### DATASET EXCERPTS
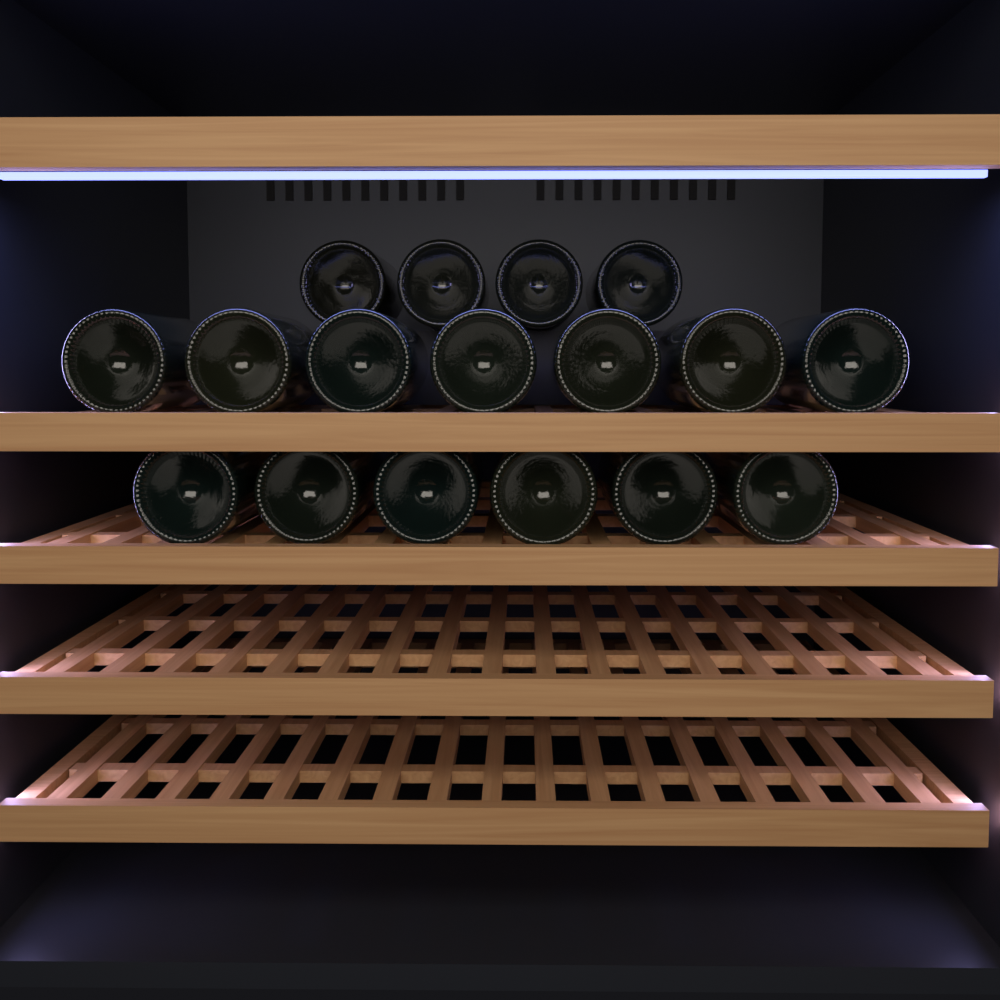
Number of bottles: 17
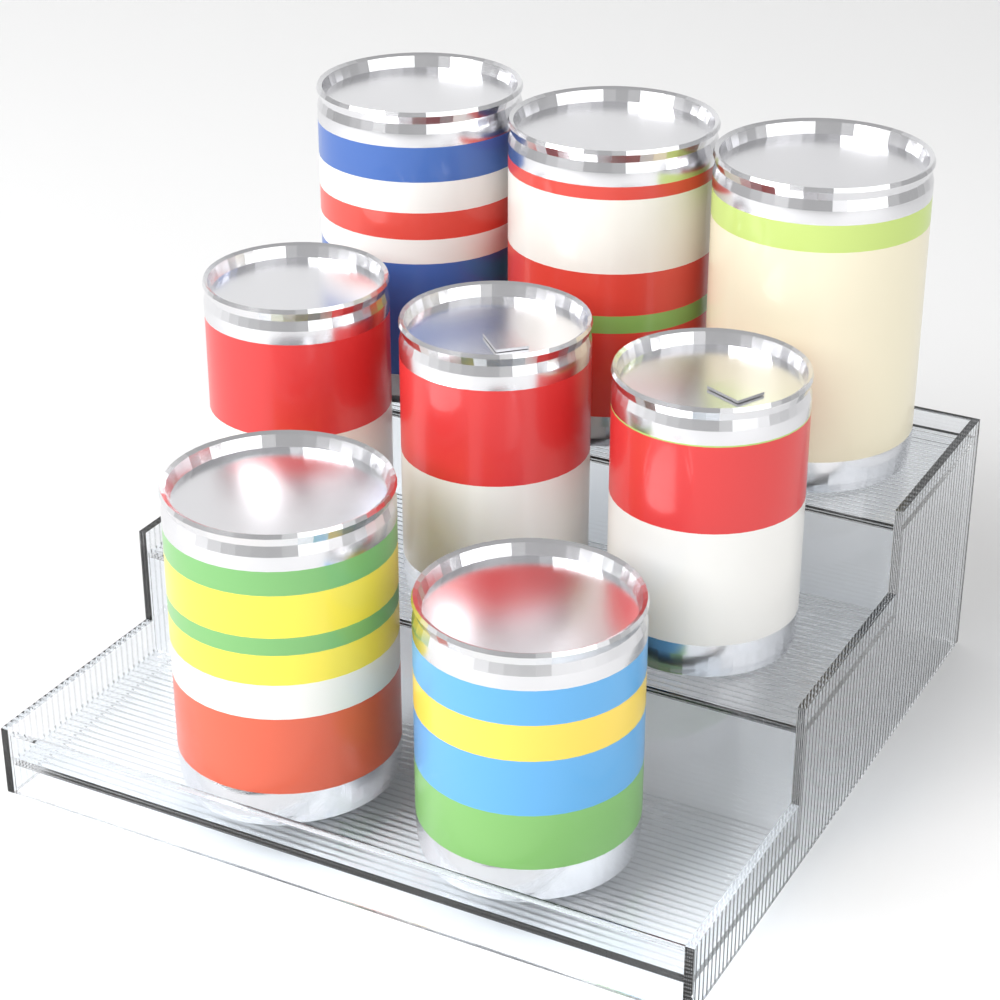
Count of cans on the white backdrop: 8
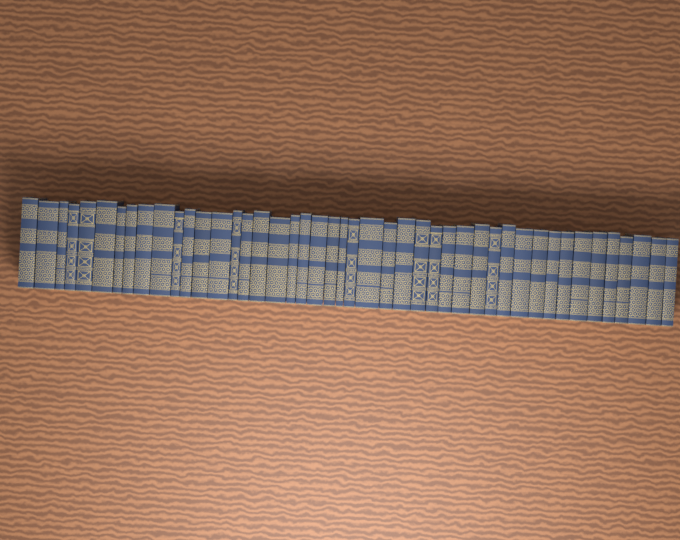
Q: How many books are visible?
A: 45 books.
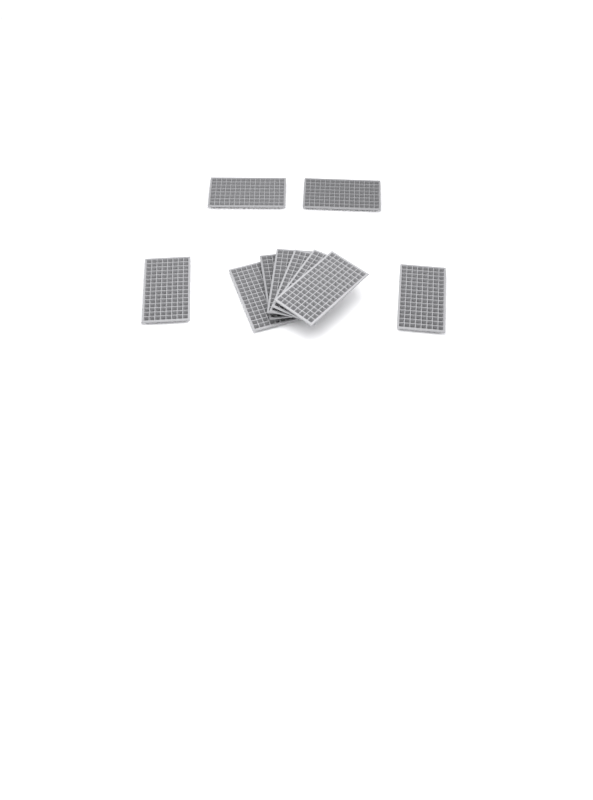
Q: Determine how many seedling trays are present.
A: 10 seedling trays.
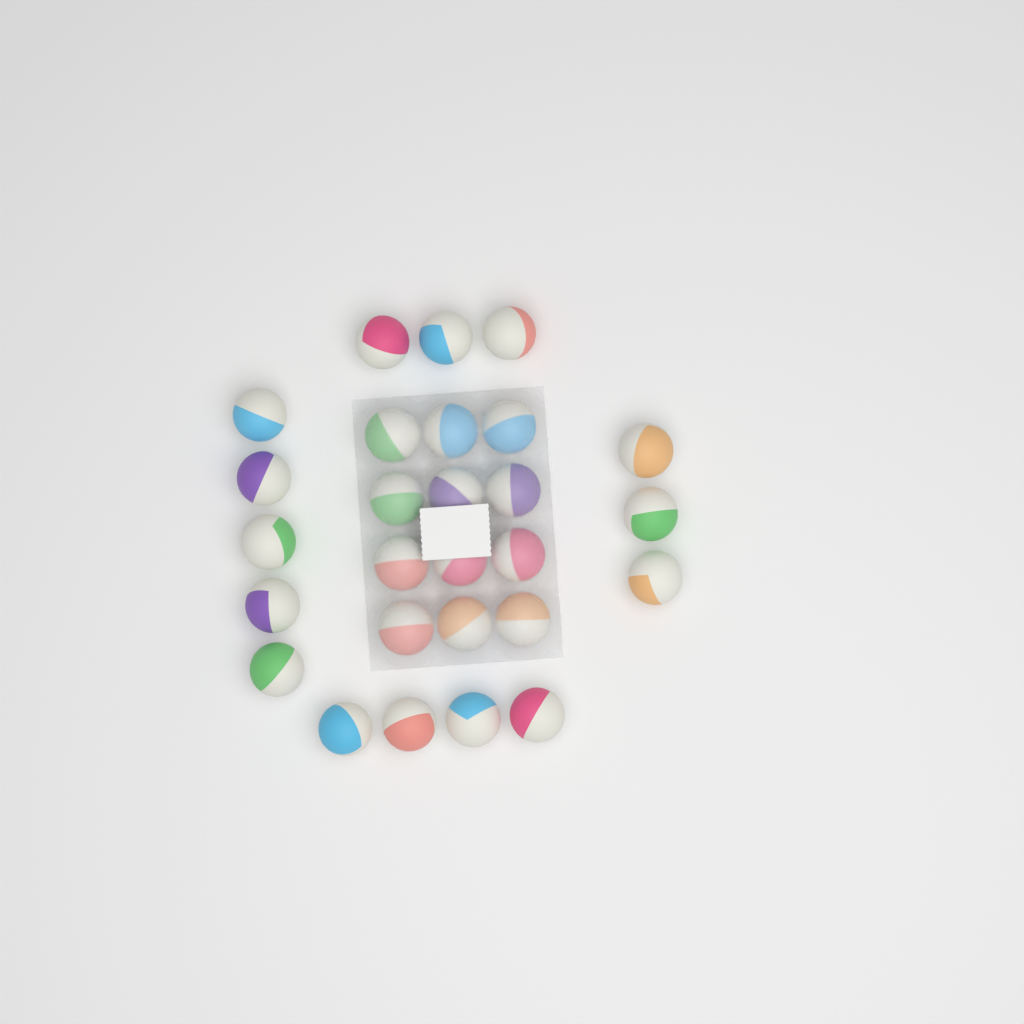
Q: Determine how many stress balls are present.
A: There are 27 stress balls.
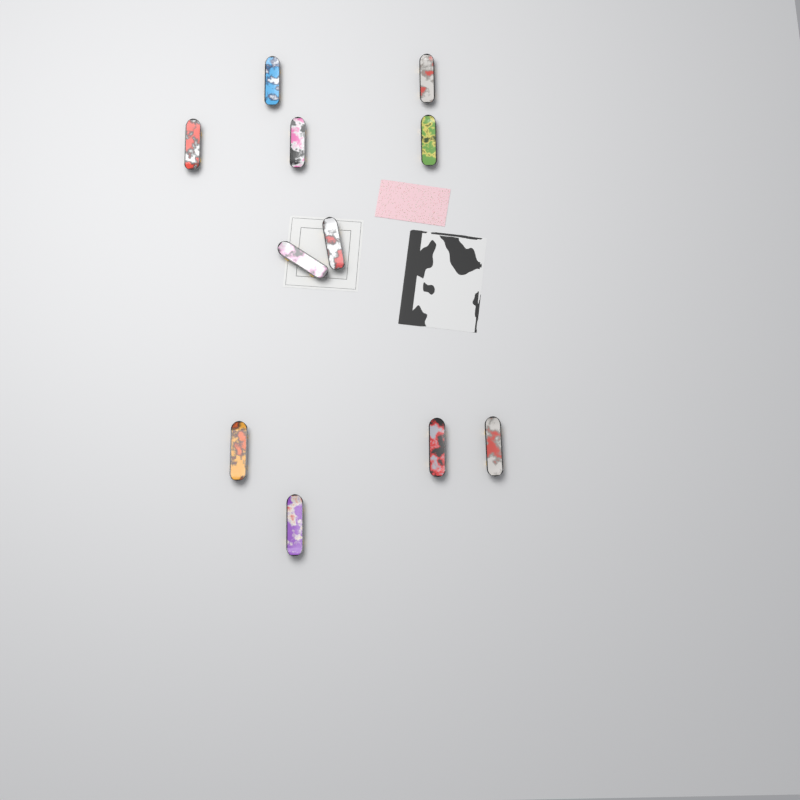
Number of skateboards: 11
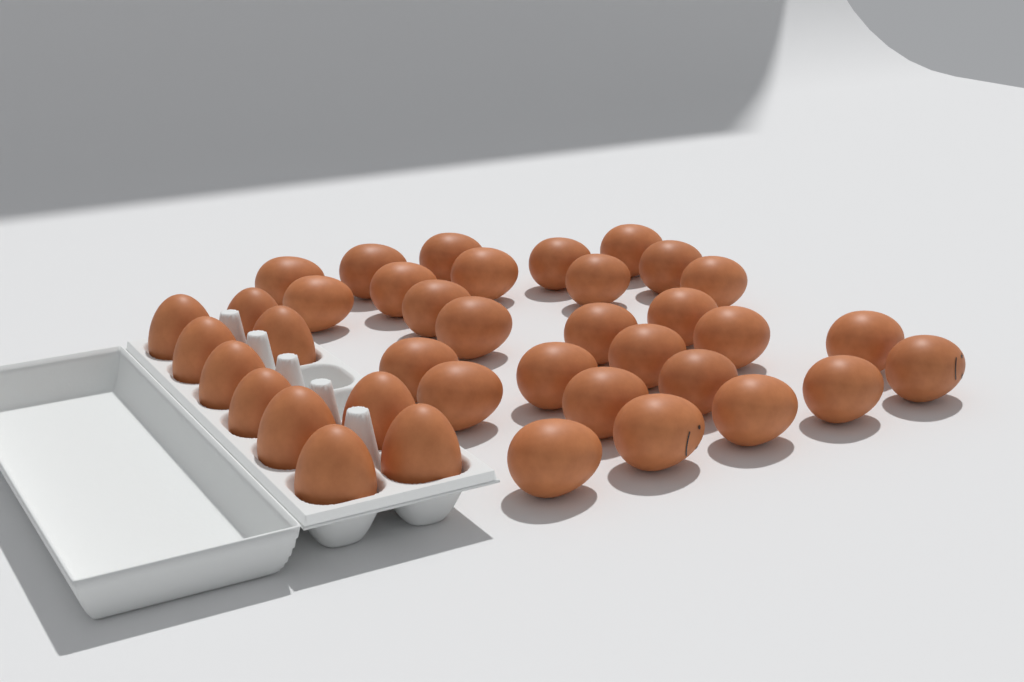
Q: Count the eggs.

### WHAT NEEDS TO BE DONE
Could you rewrite everything from the first of the lines above down to the line containing "Count of cans on the white backdrop: 8", with "white backdrop" changed to "gray backdrop" and nothing else altered? Leave the pictures out.

### TASK SOLUTION
Number of bottles: 17
Count of cans on the gray backdrop: 8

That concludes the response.